Compton was reluctant to comment on the degree of the containment of the disease. “It’s a very subjective thing,” she said. “What I can tell you is that every positive or suspect case with lab tests pending have had some contact with the facility involved with the initial horse [the Palm Beach Equine Clinic]. It’s not like the virus itself has spread rampantly through the state. There’s a link between every suspect case or positive case to the original index case. And since the incubation period can last as a long as 21 days, and the index case arrived on Nov. 29, it’s very possible that we’re on the down side of this outbreak.
“To date, we have eight cases confirmed and eight more suspect cases. Given the sheer number of horses in the immediate area and the state, that’s a good sign. It’s certainly not a good thing to those who have infected horses, but it’s a positive sign as a whole.”

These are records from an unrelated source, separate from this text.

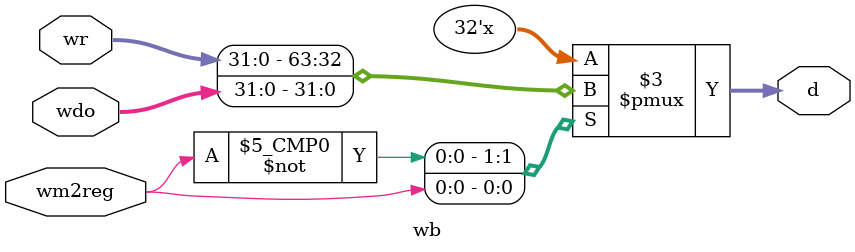
<source format=v>
`timescale 1ns / 1ps


module ProgramCounter(
    input [31:0] newPc,
    input clk,
    output reg [31:0] Pc);
    
    always @ (posedge clk) begin
        Pc = newPc;
    end
endmodule
 
module adder (
    input [31:0] Pc,
    output reg [31:0] newPc);
    
    initial begin
        newPc = 32'd100;
    end
    always @ (*) begin
        newPc = Pc + 4;
    end
endmodule


module IFID(
    input [31:0] doin,
    input clk,
    output reg [31:0] doout);
    
    always @ (posedge clk) begin
        doout = doin;
    end
endmodule


module InstrFetch(
    input [31:0] a,
    output reg [31:0] do
    );
    
    reg [31:0]mem[0:128];

    initial
    begin    
        mem[32'd100] = 32'h8C220000;
        mem[32'd104] = 32'h8C230004;
        mem[32'd108] = 32'h8C240008;
        mem[32'd112] = 32'h8c25000C;
        mem[32'd116] = 32'h004A3020;
    end
    
    always @ (*)
    begin
        //$display("mem[a] = %h", mem[a]);
        do = mem[a];
        //$display("do = %h", do);
    end
endmodule


module ControlUnit(
    //just output values, not used
    input [31:0] op,
    //input [31:0] func,
    output reg wreg,
    output reg m2reg,
    output reg wmem,
    output reg[1:0] aluc,
    output reg aluimm,
    output reg regrt    
    );
    
    reg [5:0] opcode;
    
    always @ (*)
    begin 
        opcode = op[31:26];
        case(opcode)
            //R type instruction
            6'b000000:
            begin
                regrt=0;
                aluc=2'b10;
                wreg=1;
                aluimm=0;
                wmem=0;
                m2reg=0;
            end
            //I type instruction
            default:
            begin
                regrt=1;
                aluc=2'b00;
                wreg=1;
                aluimm=1;
                wmem=0;
                m2reg=1;
            end
        endcase
    end
endmodule


module RorI(
    input [31:0] rd,
    //input [31:0] rt,
    input regrt,
    output reg[4:0] stuff
);
    wire[4:0] rd2;
    wire[4:0] rt;
    assign rd2 = rd[15:11];
    assign rt = rd[20:16];

    always @ (*)
    begin
        case(regrt)    
            1'b0:stuff=rd2;
            1'b1:stuff=rt;
        endcase
    end
endmodule


module InstrReg(
    input [31:0] rna, //address
    input clk,
    input we,
    //wn is register write
    input [4:0] wn,
    //d is data
    input [31:0] d,
    output reg[31:0] QA,
    output reg[31:0] QB
    );
    
    reg[4:0] rnaa;
    reg[4:0] rnb;
    reg [31:0]ireg[0:31];
    integer i;

    
    initial 
    begin        
        for (i=0; i < 32; i=i+1) begin
            ireg[i]=32'd0; 
        end
    end
        
    
    always @ (posedge clk)
    begin
        
        case(we)
            //J and sw type
            1'b0:ireg[wn]=d;
            //R and lw type
            1'b1:ireg[wn]=d;
        endcase
        
    end
    always @ (negedge clk) begin
        rnaa = rna[25:21];
        rnb = rna[20:16];
        QA = ireg[rnaa];
        QB = ireg[rnb];
        $display("%b %b",ireg[rnaa], ireg[rnb]);
    end
    
endmodule    
    
    
module signext(
    input [31:0] imm,
    output reg[31:0] imm2 
    );
    
    reg[15:0] immtemp;
    reg[31:0] temp;
    
    always @ (*)
    begin
        immtemp = imm[15:0];   
        immtemp = immtemp>>15;
        case(immtemp)
            16'd1:
            begin
                temp[15:0] = imm[15:0];
                temp[31:16] = 16'h1111;
                imm2 = temp;
            end
            default:
            begin
                temp[15:0] = imm[15:0];
                temp[31:16] = 16'h0000;
                imm2 = temp;
            end
        endcase
     end
  
endmodule


module IDEXE(
    input clk,
    input wreg,
    input m2reg,
    input wmem,
    input [1:0] aluc,
    input aluimm,
    input [4:0] writeback,
    input [31:0] QA,
    input [31:0] QB,
    input [31:0] imm,
    input [31:0] immext,
    output reg ewreg,
    output reg em2reg,
    output reg ewmem,
    output reg[1:0] ealuc,
    output reg ealuimm,
    output reg[4:0] wn,
    output reg[31:0] eQA,
    output reg[31:0] eQB,
    output reg[5:0] eimm,
    output reg[31:0] eimm2
    );

    always @ (posedge clk) begin
        ewreg=wreg;
        em2reg=m2reg;
        ewmem=wmem;
        ealuc=aluc;
        ealuimm=aluimm;
        wn=writeback;
        eQA=QA;
        eQB=QB;
        eimm2=immext;
        eimm=imm[5:0];
    end
endmodule

module eQBorIMM2(
    input ealuimm,
    input [31:0] eQB,
    input [31:0] eimm2,
    output reg[31:0] select
    );

    always @ (*) begin
    case(ealuimm)
        1'b0:select=eQB;
        1'b1:select=eimm2;
    endcase
    end
endmodule

module ALUcontrol(
    input [1:0] aluop,
    input [5:0] func,
    output reg[3:0] aluc
    );
    
    always @ (*)
    begin
        case(aluc)
            //branch
            2'b01:aluc=4'b0110; //subtract
            //R type
            2'b10:
            begin
                case(func)
                    6'b100000:aluc=4'b0010; //add
                    6'b100010:aluc=4'b0110; //subtract
                    6'b100100:aluc=4'b0000; //AND
                    6'b100101:aluc=4'b0001; //OR
                    6'b101010:aluc=4'b0111; //slt
                endcase
            end
            //I type
            default: aluc=4'b0010; //add
        endcase
    end
endmodule


module ALU(
    input [31:0] a,
    input [31:0] b,
    input [3:0] aluc,
    output reg [31:0] r
);
    always @ (*) begin
        case(aluc)
            4'b0010: r=a+b; //add
            4'b0110: r=a-b; //subtract
            4'b0000: r=a&b; //and
            4'b0001: r=a|b; //or
            4'b0111: r=a<b; //slt
        endcase
    end
endmodule

module EXEMEM(
    input clk,
    input ewreg,
    input em2reg,
    input ewmem, 
    input [4:0] ewn,
    input [31:0] er,
    input [31:0] eeQB,
    output reg mwreg,
    output reg mm2reg,
    output reg mwmem,
    output reg[4:0] mwn,
    output reg[31:0] mr,
    output reg[31:0] meQB
);

    always @ (posedge clk) begin
        mwreg=ewreg;
        mm2reg=em2reg;
        mwmem=ewmem;
        mwn=ewn;
        mr=er;
        meQB=eeQB;
    end

endmodule

module DataMem(
    input we,
    input [31:0] a,
    input [31:0] di,
    output reg[31:0] do
    );
    
    reg [31:0]dmem[0:128];
    
    initial
    begin
        dmem[32'd0] = 32'hA00000AA;
        dmem[32'd4] = 32'h10000011;
        dmem[32'd8] = 32'h20000022;
        dmem[32'd12] = 32'h30000033;
        dmem[32'd16] = 32'h40000044;
        dmem[32'd20] = 32'h50000055;
        dmem[32'd24] = 32'h60000066;
        dmem[32'd28] = 32'h70000077;
        dmem[32'd32] = 32'h80000088;
        dmem[32'd36] = 32'h90000099;
    end
    
    always @ (*) begin
        //perform mad combos here
        case(we)
            // load word
            1'b0:
            begin
                do=dmem[a];
            end
            //store word
            1'b1:
            begin
                dmem[a]=di;
            end
        endcase
    end
endmodule

module MEMWB(
    input clk,
    input mwreg,
    input mm2reg,
    input [4:0] mwn,
    input [31:0] mr,
    input [31:0] do,
    output reg wwreg,
    output reg wm2reg,
    output reg[4:0] wn,
    output reg[31:0] wr,
    output reg[31:0] wdo
    );

    always @ (posedge clk) begin
        wwreg=mwreg;
        wm2reg=mm2reg;
        wn=mwn;
        wr=mr;
        wdo=do;
    end

endmodule

module wb(
    input [31:0] wr,
    input [31:0] wdo,
    input wm2reg,
    output reg[31:0] d
    );
    
    // R type m2reg is 0
    always @ (*) begin
        case(wm2reg)
            1'b0:d=wr;
            1'b1:d=wdo;
        endcase
    end
endmodule
</source>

Calder Race Course remains voluntarily closed, since the horse now in Ocala had shipped there from the Palm Beach Equine Clinic and had spent five days at the track before shipping to Ocala. Tampa Bay Downs racetrack is not accepting new horses onto their grounds.
Trainer Joe Norick, Wellington, Fla., whose pony was the index case but has since recovered, could have his state-mandated quarantine lifted by Jan. 1 if horses at his facility have no further symptoms.
“I see a huge change down here, and things are looking much better,” he said. “On an overall basis, it’s well under control. Things are getting better, and people are being great.”
According to the Florida Association of Equine Practitioners, the outbreak appears to be contained to facilities already under quarantine. They recommend that shipping horses into Wellington should be safe after Christmas, and provided that no new cases emerge, they anticipate that the show season should be underway as scheduled in the new year.